To the uninitiated, it may seem amazing that clawback clauses are necessary. Employers would snatch tainted performance bonuses from you or I so fast our fingers would burn. Senior corporate executives, however, are a special case.
In the corporate fraudfest that began with Sunbeam and Enron and seemingly hasn't stopped, phantom profits have triggered billions in bonuses.
Often the people banking the performance loot were the same guys cooking the books to produce it. Yet little of that money was ever recovered for shareholders, say corporate legal experts.
The 2002 Sarbanes-Oxley Act attempted to encourage clawbacks, but it has proven to be largely ineffective.
Courts have ruled that shareholders can't sue to recoup executive pay on their own. And the law's muddy language makes it difficult for the Securities and Exchange Commission to do it for them. That leaves it to corporations to install clawback policies or write them into executives' contracts. "It seems to be gaining momentum, although I wouldn't say it has become universal," says David Lynn, editor of thecorporatecounsel.net and former chief lawyer for the SEC's corporate finance division. "The board wants to make sure the pay is for performance and, if something goes wrong, somebody isn't unjustly enriched."
Forty-two percent of Fortune 100 companies had clawback policies in a 2007 report by Equilar, an executive-pay research firm in Redwood Shores, Calif., although that was twice the portion from the year before. Clawback clauses are far less prevalent at smaller companies, says Equilar research manager Alexander Cwirko-Godycki.
One of the first to adopt a clawback plan was Bristol-Myers Squibb, the pharmaceutical giant that turned out to have been inflating profits by shipping drugs to distributors that didn't need them. The best-known clawback occurred late last year when former UnitedHealth Group executives involved in backdating stock options agreed to pay back more than $900 million. (Backdating caused incorrect calculation of option expense, which inflated profit.)
The purest clawback plan was disclosed last year by Intel, which will seek reimbursement of excess bonus pay whether or not top executives play a role in publishing fake profits.
A third grader could see the sense in this, but apparently most corporate boards can't.
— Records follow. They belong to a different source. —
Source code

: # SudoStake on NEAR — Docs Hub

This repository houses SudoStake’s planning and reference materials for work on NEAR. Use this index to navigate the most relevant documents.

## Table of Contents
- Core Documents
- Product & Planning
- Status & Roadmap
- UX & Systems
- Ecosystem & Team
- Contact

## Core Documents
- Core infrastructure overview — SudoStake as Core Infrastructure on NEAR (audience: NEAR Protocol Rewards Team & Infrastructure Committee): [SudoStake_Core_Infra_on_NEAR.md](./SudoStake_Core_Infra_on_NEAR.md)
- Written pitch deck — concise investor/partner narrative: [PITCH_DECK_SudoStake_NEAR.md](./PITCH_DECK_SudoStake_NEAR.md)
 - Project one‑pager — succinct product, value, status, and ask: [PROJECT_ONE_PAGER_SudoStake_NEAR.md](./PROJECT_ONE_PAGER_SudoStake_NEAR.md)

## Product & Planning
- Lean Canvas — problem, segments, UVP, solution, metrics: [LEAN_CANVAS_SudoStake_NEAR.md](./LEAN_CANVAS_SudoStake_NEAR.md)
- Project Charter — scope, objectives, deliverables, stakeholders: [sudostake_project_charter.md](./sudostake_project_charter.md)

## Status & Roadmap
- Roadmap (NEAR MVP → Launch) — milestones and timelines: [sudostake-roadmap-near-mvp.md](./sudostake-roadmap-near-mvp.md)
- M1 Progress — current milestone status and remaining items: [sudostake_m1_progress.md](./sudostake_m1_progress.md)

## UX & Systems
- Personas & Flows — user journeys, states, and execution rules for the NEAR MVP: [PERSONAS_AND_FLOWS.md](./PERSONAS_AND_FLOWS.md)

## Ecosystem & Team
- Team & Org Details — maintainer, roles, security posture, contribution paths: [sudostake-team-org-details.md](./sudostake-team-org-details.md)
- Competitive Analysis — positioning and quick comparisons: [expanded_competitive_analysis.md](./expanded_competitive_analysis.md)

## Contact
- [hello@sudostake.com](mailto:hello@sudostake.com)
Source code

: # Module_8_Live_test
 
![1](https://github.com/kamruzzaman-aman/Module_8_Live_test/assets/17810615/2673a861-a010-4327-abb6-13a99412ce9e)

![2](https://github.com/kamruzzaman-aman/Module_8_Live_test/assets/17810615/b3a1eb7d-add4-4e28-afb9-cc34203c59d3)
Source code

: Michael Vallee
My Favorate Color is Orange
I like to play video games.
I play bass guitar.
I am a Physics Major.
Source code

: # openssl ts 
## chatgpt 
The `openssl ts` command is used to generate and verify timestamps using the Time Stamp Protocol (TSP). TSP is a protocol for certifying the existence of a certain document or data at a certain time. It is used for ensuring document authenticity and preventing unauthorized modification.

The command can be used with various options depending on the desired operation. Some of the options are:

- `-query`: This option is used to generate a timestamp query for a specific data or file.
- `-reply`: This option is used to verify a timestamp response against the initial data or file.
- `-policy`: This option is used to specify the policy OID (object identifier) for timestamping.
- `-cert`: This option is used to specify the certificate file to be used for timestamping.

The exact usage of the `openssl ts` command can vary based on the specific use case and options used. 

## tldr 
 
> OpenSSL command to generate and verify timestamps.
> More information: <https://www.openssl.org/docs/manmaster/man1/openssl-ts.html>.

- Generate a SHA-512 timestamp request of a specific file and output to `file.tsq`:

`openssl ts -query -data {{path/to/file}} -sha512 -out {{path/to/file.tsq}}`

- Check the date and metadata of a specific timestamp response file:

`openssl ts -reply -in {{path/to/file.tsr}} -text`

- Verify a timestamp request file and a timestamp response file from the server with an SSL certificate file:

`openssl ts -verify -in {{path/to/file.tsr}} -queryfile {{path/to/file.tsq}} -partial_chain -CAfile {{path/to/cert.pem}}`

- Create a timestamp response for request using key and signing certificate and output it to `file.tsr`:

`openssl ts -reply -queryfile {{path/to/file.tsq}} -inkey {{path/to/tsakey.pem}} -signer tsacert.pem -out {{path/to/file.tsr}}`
If the hole in the bull's-eye turns out to be an ink blot, you return the marksmanship prize no matter who wielded the pen.
But we'll take what we can get.
Lockheed requires executives to repay compensation if it was tied to restated profits resulting from "intentional misconduct" by the executive, "gross negligence, or failure to report another's intentional misconduct or gross negligence."
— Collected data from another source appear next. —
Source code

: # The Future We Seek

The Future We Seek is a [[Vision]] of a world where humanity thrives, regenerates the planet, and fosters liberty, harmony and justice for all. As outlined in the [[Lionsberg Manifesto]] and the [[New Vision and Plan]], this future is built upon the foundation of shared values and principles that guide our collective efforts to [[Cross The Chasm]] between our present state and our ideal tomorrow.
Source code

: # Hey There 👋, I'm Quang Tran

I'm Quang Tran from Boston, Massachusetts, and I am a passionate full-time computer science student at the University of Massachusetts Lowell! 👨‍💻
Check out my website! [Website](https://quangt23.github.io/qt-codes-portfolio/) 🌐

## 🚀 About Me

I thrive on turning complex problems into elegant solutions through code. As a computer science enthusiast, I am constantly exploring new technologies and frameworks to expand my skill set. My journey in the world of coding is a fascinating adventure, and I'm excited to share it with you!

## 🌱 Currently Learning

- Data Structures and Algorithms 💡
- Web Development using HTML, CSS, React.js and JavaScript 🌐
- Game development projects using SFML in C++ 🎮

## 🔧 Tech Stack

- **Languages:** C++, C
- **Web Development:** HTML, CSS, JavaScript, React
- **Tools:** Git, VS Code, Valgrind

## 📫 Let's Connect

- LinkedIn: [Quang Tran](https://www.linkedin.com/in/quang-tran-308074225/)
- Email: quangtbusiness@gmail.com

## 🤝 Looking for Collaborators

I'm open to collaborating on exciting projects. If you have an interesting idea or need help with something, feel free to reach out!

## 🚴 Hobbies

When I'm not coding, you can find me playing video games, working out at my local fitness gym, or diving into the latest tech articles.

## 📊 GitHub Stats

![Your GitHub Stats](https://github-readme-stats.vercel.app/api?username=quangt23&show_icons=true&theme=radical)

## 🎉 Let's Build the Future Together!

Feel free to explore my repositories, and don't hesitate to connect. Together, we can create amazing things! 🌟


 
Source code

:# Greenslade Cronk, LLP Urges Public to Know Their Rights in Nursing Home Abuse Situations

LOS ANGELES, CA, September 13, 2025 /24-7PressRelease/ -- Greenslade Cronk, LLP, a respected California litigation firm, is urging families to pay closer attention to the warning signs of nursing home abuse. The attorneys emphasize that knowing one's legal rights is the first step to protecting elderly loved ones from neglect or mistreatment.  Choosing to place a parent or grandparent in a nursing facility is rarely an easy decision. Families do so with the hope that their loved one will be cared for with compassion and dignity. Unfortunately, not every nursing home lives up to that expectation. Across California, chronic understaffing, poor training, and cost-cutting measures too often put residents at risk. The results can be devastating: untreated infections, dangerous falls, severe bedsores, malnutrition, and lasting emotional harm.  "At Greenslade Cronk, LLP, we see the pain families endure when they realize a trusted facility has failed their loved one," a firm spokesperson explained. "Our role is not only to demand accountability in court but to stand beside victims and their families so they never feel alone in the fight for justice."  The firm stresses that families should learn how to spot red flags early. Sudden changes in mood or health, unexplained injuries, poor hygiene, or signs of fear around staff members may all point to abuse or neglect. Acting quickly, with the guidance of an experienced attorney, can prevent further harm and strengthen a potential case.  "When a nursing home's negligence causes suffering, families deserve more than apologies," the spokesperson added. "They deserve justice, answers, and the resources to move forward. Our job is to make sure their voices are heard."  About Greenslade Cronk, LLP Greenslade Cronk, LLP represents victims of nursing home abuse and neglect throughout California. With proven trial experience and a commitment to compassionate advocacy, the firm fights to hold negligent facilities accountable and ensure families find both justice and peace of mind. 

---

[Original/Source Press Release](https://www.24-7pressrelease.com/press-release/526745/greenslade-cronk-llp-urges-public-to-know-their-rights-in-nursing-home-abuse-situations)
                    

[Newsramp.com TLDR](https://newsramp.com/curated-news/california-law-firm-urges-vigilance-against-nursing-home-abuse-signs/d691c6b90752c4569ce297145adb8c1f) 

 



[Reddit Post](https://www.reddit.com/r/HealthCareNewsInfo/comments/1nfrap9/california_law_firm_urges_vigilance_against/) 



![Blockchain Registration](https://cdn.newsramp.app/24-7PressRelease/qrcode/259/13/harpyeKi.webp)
Now the burden is on others to adopt the same standards. Corporate governance pros expect to see more companies roll them out this year. But most shareholders are still at risk of paying executives for results they didn't actually produce.
As clawback plans become more popular, "it becomes more and more obvious if you don't have one yourself," says Equilar's Cwirko-Godycki. In the absence of effective federal laws requiring clawbacks, let's hope the peer pressure spreads and more boards lay ground to seek clawbacks on their own.